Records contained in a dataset
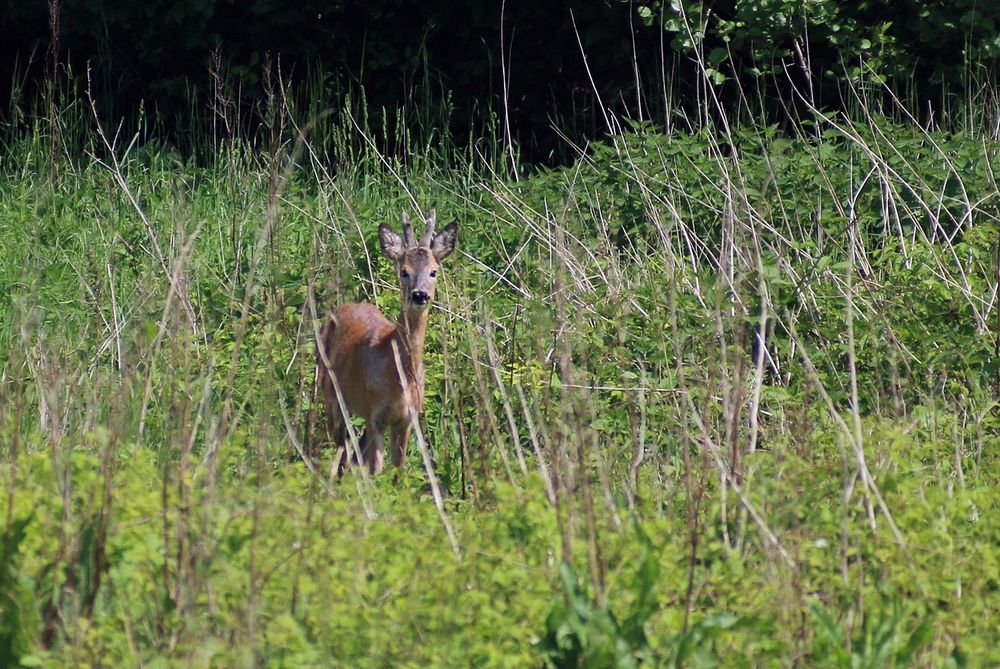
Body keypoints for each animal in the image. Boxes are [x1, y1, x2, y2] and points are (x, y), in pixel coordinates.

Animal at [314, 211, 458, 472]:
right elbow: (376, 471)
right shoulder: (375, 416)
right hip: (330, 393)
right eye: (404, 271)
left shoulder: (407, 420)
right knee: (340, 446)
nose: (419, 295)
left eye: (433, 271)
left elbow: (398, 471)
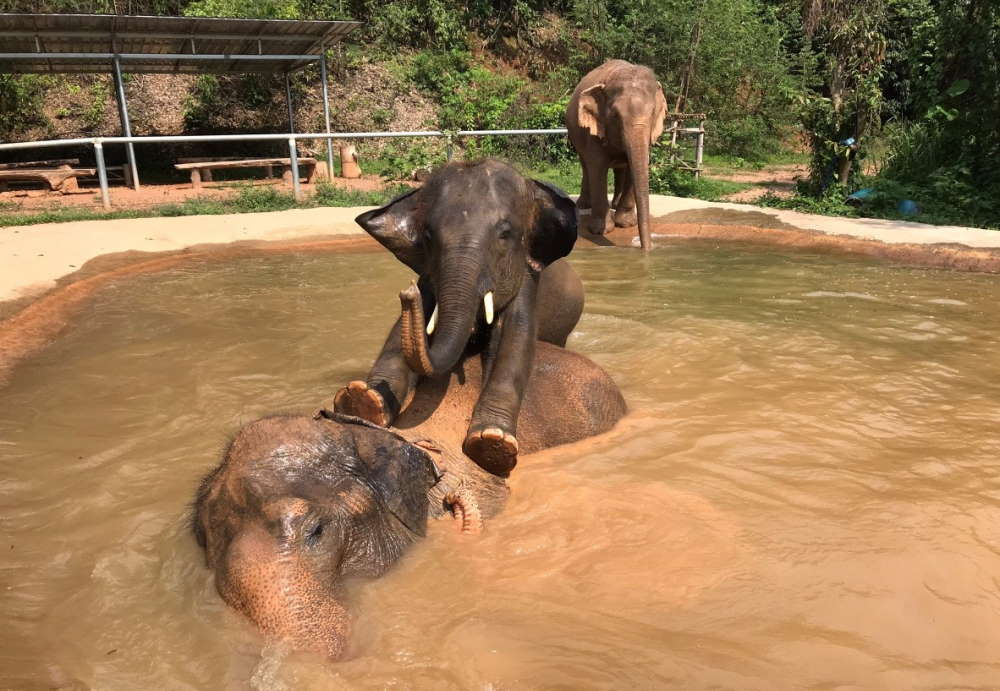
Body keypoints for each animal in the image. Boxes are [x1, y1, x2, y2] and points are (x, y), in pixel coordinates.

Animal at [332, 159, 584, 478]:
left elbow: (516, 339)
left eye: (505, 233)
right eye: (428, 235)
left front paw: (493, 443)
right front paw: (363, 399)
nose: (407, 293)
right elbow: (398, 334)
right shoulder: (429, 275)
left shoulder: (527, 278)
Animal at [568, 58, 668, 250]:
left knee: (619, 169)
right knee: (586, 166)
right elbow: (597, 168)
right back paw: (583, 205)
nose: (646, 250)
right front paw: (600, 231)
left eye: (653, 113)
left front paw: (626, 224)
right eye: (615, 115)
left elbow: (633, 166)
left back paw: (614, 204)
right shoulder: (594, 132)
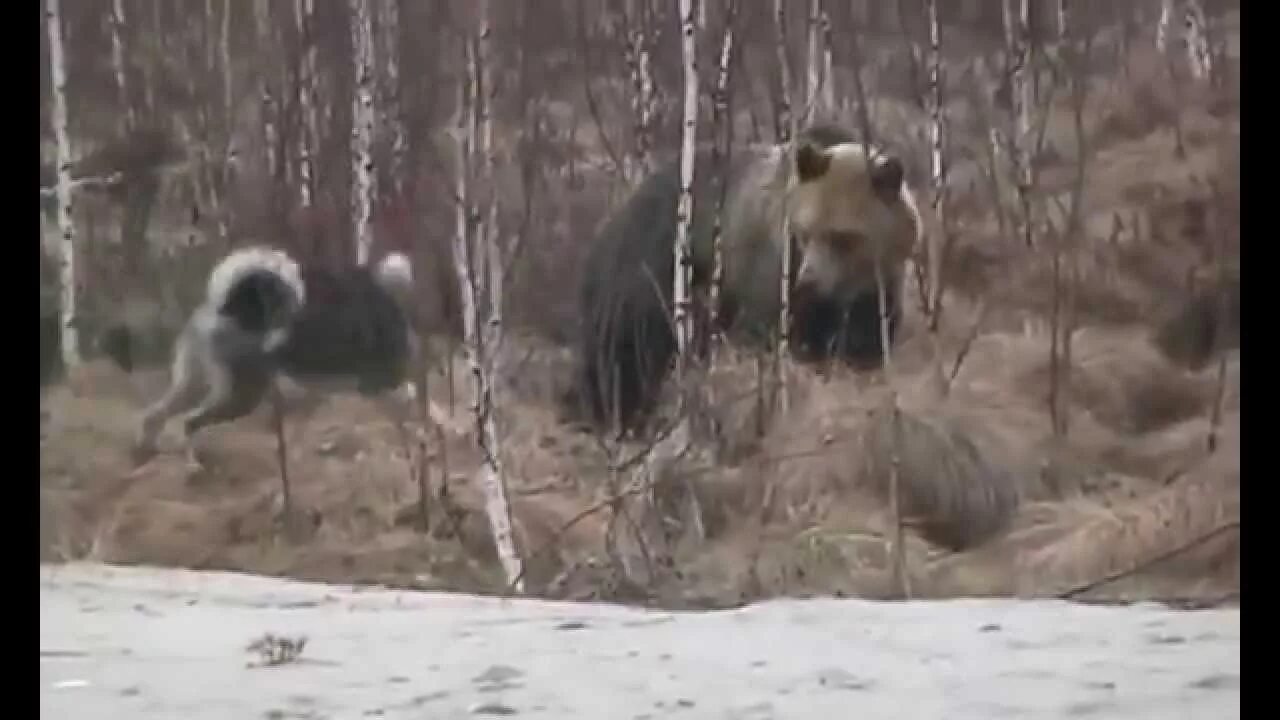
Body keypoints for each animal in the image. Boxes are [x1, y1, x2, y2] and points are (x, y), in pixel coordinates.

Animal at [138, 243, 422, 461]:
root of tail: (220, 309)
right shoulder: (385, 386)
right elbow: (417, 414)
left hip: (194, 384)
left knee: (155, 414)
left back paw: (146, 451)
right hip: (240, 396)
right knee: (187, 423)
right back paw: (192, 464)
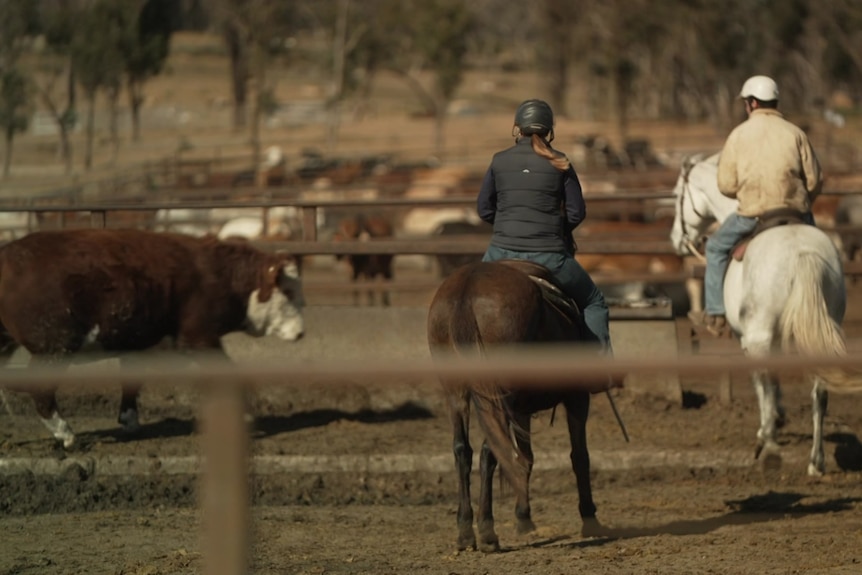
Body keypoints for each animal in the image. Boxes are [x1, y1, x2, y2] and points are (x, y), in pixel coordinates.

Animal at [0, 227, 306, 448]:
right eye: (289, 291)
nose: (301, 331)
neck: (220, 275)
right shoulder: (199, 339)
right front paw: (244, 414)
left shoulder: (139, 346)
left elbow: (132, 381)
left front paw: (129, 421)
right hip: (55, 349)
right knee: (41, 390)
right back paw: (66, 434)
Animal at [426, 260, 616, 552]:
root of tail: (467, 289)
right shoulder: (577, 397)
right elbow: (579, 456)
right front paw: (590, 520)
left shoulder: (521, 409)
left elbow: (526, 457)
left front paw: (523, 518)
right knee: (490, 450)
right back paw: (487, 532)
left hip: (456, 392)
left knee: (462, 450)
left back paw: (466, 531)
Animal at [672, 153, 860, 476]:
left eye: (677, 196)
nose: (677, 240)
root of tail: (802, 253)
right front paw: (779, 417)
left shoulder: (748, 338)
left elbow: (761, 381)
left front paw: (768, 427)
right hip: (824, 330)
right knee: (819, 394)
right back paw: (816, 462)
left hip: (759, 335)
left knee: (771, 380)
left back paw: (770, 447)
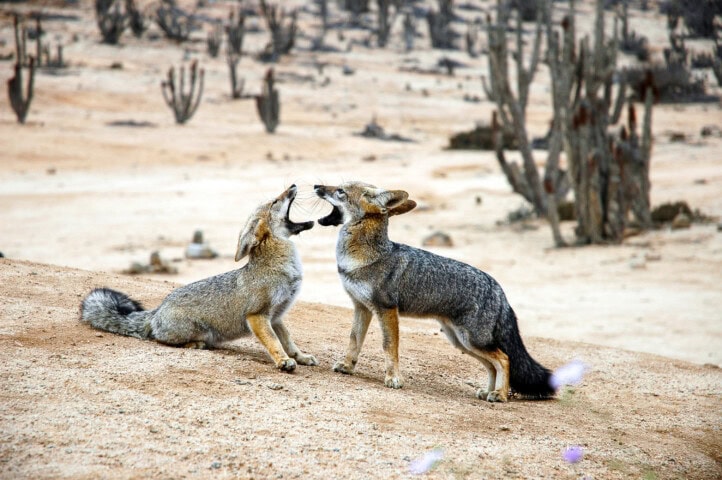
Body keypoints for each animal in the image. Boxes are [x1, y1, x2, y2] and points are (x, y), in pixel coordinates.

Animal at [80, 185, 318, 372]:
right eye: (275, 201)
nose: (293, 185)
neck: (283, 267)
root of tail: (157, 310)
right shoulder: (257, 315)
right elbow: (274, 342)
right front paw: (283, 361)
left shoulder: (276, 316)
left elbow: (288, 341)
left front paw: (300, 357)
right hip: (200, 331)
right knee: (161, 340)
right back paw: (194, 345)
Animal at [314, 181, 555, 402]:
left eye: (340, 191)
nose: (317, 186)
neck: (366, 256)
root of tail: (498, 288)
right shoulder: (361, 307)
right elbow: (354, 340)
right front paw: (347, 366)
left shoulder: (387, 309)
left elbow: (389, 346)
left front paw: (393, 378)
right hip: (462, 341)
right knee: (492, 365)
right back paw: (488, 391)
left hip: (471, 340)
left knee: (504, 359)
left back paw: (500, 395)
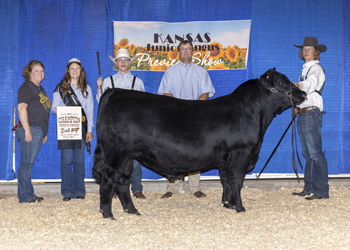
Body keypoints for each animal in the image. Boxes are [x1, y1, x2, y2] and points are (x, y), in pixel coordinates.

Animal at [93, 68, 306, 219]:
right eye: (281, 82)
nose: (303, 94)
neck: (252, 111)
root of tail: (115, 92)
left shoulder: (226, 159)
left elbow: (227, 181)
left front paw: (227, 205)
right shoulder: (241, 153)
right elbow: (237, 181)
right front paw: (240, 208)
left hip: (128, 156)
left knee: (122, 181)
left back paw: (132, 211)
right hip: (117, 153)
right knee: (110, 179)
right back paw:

## WORK TO BE COMPLETED
Write down all the entries exactly, but not the pictures they hold.

## WORKED SOLUTION
Body keypoints for each animal in the image. Boxes are [x1, y1, x2, y2] and points are (x, y), in pixel coordinates.

Animal at [314, 211, 458, 472]:
right elbow: (376, 471)
right shoulder: (375, 416)
right hip: (330, 393)
right eye: (404, 271)
left shoulder: (407, 420)
right knee: (340, 446)
nose: (419, 295)
left eye: (433, 271)
left elbow: (398, 471)
Body keypoints for each animal in the image. Boxes are [x1, y1, x2, y2] and points are (x, y), in pixel coordinates.

Animal at [332, 159, 584, 478]:
left elbow: (516, 339)
left eye: (505, 233)
right eye: (428, 235)
left front paw: (493, 443)
right front paw: (363, 399)
nose: (407, 293)
right elbow: (398, 334)
right shoulder: (429, 275)
left shoulder: (527, 278)
Animal at [568, 58, 668, 250]:
left knee: (619, 169)
right knee: (586, 166)
right elbow: (597, 168)
right back paw: (583, 205)
nose: (646, 250)
right front paw: (600, 231)
left eye: (653, 113)
left front paw: (626, 224)
right eye: (615, 115)
left elbow: (633, 166)
left back paw: (614, 204)
right shoulder: (594, 132)
Body keypoints for each animal in the image. Boxes are [x1, y1, x2, y2] and points are (x, y), in pixel coordinates.

Animal at [138, 243, 422, 461]:
root of tail: (220, 309)
right shoulder: (385, 386)
right elbow: (417, 414)
left hip: (194, 384)
left knee: (155, 414)
left back paw: (146, 451)
right hip: (240, 396)
right knee: (187, 423)
right back paw: (192, 464)
Body keypoints for each animal in the image. Boxes are [x1, y1, x2, y2] and points are (x, y), in pixel coordinates.

Animal at [0, 227, 306, 448]:
right eye: (289, 291)
nose: (301, 331)
neck: (220, 275)
right shoulder: (199, 339)
right front paw: (244, 414)
left shoulder: (139, 346)
left elbow: (132, 381)
left front paw: (129, 421)
right hip: (55, 349)
right knee: (41, 390)
right back paw: (66, 434)
Animal at [426, 260, 616, 552]:
root of tail: (467, 289)
right shoulder: (577, 397)
right elbow: (579, 456)
right front paw: (590, 520)
left shoulder: (521, 409)
left elbow: (526, 457)
left front paw: (523, 518)
right knee: (490, 450)
right back paw: (487, 532)
left hip: (456, 392)
left knee: (462, 450)
left back paw: (466, 531)
Animal at [672, 153, 860, 476]:
left eye: (677, 196)
nose: (677, 240)
root of tail: (802, 253)
right front paw: (779, 417)
left shoulder: (748, 338)
left elbow: (761, 381)
left front paw: (768, 427)
right hip: (824, 330)
right knee: (819, 394)
right back paw: (816, 462)
left hip: (759, 335)
left knee: (771, 380)
left back paw: (770, 447)
Body keypoints for each animal in the image. Boxes are [x1, y1, x2, y2] and points are (x, y), in pixel coordinates.

Animal at [80, 185, 318, 372]:
right eye: (275, 201)
nose: (293, 185)
neck: (283, 267)
root of tail: (157, 310)
right shoulder: (257, 315)
right elbow: (274, 342)
right front paw: (283, 361)
left shoulder: (276, 316)
left elbow: (288, 341)
left front paw: (300, 357)
right hip: (200, 331)
right knee: (161, 340)
right back paw: (194, 345)
Animal at [314, 181, 555, 402]:
left eye: (340, 191)
nose: (317, 186)
neck: (366, 256)
root of tail: (498, 288)
right shoulder: (361, 307)
right elbow: (354, 340)
right front paw: (347, 366)
left shoulder: (387, 309)
left elbow: (389, 346)
left front paw: (393, 378)
right hip: (462, 341)
right knee: (492, 365)
right back paw: (488, 391)
left hip: (471, 340)
left knee: (504, 359)
left back paw: (500, 395)
Body keypoints for each animal in the image. Boxes are [x1, y1, x2, y2] and points are (x, y), in pixel coordinates.

Animal at [93, 68, 306, 219]:
right eye: (281, 82)
nose: (303, 94)
neck: (252, 111)
root of tail: (115, 92)
left shoulder: (226, 159)
left elbow: (227, 181)
left front paw: (227, 205)
right shoulder: (241, 153)
right elbow: (237, 181)
right front paw: (240, 208)
left hip: (128, 156)
left knee: (122, 181)
left back paw: (132, 211)
right hip: (117, 153)
right knee: (110, 179)
right back paw:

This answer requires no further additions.